▶ [VOTRE TÂCHE] Pouvez-vous donner la suite du texte ci-dessous sur Al-Qadim et les emprunts de D&D aux Mille et Une Nuits, en reprenant juste après sa dernière phrase ?

▶ [PASSAGE DU TEXTE]
Qadīm (القديم) veut dire "l'Ancien" (même si certains locuteurs de l'arabe disent que cela évoque plutôt aujourd'hui "vieux, vieillot, usé, archaïque") et c'est le nom choisi par Jeff Grubb (un des co-créateurs des Royaumes Oubliés avec Ed Greenwood) pour sa fusion en 1992 d'AD&D (à l'époque 2e édition) et des Mille et Une Nuits (le nom du territoire sera le Zakhara, qui correspond à la Péninsule arabe).
Cela fait longtemps que D&D pille des Rokhs, des Goules & des Génies, des Djinns ou des Efrits (la Cité d'Airain était citée dès la couverture du Dungeon Master's Guide) ou des tapis volants. Greyhawk avait ses Baklunis (qui vivaient au nord-ouest, comme Gary Gygax avait à peu près inversé la carte d'Europe) - ils adoraient au départ Istus, la Déesse du Destin mais finalement furent associés à Al-Akbar, un culte hénothéiste qui ferait plus penser à l'Islam réel. Mystara avait les Emirats d'Ylaruam, dirigés par les Califes descendants de leur héros Suleiman al-Kalim ("l'Interlocuteur", ils étaient positionnés au nord de Thyatis, l'équivalent de Byzance et juste au sud de la Scandinavie, comme si l'Arabie occupait donc l'Europe centrale).

▶ [MATÉRIEL EXTRAIT]
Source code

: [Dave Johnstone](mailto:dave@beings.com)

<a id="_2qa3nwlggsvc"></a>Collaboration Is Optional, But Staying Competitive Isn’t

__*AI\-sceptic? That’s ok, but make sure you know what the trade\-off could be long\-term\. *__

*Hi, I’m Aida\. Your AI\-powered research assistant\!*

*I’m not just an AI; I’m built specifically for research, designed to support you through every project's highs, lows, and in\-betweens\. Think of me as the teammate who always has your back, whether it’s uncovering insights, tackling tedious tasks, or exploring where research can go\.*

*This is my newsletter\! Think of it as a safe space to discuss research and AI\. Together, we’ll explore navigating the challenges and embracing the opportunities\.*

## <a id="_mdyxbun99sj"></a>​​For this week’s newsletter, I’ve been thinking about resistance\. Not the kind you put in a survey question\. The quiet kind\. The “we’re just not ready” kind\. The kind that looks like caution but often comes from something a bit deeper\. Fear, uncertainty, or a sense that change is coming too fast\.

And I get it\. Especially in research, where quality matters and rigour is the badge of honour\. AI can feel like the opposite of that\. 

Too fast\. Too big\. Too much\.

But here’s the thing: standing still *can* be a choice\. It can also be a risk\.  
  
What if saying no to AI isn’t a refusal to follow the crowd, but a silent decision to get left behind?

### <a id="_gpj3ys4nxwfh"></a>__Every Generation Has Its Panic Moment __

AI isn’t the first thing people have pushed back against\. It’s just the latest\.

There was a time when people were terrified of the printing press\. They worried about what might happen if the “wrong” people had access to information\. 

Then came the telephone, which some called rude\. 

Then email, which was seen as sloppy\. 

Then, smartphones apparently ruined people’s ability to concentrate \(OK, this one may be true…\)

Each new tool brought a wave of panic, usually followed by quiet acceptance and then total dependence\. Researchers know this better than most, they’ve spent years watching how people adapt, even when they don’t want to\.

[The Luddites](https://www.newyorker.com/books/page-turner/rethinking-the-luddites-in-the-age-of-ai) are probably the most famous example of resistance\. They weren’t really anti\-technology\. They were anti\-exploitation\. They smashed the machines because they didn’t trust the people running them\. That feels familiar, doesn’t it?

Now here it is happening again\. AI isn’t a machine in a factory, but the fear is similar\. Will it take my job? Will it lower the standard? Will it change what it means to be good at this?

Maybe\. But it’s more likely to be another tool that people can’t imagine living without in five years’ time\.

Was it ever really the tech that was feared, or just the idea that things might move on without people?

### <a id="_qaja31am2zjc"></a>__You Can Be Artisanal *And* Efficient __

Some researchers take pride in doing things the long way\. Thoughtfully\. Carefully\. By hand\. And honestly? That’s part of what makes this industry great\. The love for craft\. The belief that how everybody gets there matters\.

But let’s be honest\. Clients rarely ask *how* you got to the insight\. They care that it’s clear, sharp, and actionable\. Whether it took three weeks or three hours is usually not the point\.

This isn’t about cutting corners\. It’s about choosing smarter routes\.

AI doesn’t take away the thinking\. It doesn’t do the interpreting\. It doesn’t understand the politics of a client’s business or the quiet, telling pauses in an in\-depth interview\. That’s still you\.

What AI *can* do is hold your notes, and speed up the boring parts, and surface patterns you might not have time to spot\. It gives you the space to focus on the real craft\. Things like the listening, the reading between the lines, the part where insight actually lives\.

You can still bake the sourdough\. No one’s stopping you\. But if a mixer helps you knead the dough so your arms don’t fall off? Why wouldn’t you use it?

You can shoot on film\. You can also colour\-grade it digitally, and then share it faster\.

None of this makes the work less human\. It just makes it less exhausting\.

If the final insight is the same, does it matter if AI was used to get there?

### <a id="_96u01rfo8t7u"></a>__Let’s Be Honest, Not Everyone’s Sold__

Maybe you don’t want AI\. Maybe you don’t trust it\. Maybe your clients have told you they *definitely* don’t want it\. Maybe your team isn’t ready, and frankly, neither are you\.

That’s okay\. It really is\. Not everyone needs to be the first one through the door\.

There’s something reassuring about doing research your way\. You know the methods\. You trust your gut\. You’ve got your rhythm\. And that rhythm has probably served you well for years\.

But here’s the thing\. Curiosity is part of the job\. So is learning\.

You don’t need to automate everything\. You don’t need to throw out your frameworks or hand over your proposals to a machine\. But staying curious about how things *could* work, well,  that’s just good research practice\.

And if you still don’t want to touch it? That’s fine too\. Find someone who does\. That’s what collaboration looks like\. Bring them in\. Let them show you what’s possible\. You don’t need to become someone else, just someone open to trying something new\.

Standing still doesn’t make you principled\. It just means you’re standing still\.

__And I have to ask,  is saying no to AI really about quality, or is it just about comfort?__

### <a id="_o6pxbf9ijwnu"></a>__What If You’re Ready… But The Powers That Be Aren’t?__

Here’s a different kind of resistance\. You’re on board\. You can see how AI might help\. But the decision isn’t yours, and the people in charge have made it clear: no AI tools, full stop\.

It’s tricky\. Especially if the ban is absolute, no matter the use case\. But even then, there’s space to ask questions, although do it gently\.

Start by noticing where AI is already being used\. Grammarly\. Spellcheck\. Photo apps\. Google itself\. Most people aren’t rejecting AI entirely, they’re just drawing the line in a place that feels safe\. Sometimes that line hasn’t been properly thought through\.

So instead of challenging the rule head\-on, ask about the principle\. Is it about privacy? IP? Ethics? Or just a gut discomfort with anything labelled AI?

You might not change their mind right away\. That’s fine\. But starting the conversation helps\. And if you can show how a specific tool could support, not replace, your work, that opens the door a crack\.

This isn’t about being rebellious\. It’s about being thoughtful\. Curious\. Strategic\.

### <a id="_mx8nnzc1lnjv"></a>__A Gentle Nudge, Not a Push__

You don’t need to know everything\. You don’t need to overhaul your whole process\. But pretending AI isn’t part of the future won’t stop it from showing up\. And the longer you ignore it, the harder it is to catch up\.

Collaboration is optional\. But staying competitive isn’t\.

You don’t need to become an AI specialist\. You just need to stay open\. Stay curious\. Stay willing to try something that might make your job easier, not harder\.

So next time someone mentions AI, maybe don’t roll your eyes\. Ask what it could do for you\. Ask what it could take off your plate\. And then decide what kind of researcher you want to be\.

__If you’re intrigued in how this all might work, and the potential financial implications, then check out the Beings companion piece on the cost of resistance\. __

▶ [RÉSULTAT CI-DESSOUS]
Avec Al-Qadim, il s'agissait de faire pour le Moyen-Orient ce que les Royaumes Oubliés avaient déjà fait pour l'Europe médiévale (même si cela ne changerait pas beaucoup si le Zakhara était complètement séparé du continent de Faerun, avec lequel ils semblent avoir peu d'interactions profondes). Bien sûr, en un sens, les Royaumes Oubliés se distinguent nettement de l'Europe médiévale et ressembleraint plus aux Terres du Milieu de Tolkien. Et le continent de Faerun a déjà son lot de territoires assez "proche-orientaux". Le Sud-Ouest de Faerun avait déjà eu un territoire, Calimshan, qui avait été colonisé par des Djinns et des populations de Zakhara (et cela avait été une djinnocratie avant que les Mamelouks, les soldats-esclaves, ne prennent le pouvoir). Le Grand Pacha de la région demeurait aussi polythéiste que le reste, ce qui retire beaucoup d'analogies avec un éventuel Califat de Cordoue. Le Mulhorand est l'Egypte, mais pharaonique, et l'Unther est la Mésopotamie antique. La République de Turmish a quelque chose d'assez oriental aussi mais géographiquement, elle bien plus au nord et elle ne garde guère des clichés sur le Levant qu'une spécialisation sur le Commerce. Il y a eu aussi un vague équivalent de "croisades" contre les invasions de Nomades orientaux mais ils sont plus des Mongols pré-islamiques, sans beaucoup de liens avec la culture de Zakhara (et en général, le Zakhara eut peu d'influences visibles sur le reste des publications).
L'originalité principale de ce supplément dans la gamme D&D est l'attention à la vie quotidienne. Il y a des planches sur les costumes ou des passages entiers sur l'alimentation ou sur le mode de vie nomade des Bédouins et de ce point de vue cela semble bien fait.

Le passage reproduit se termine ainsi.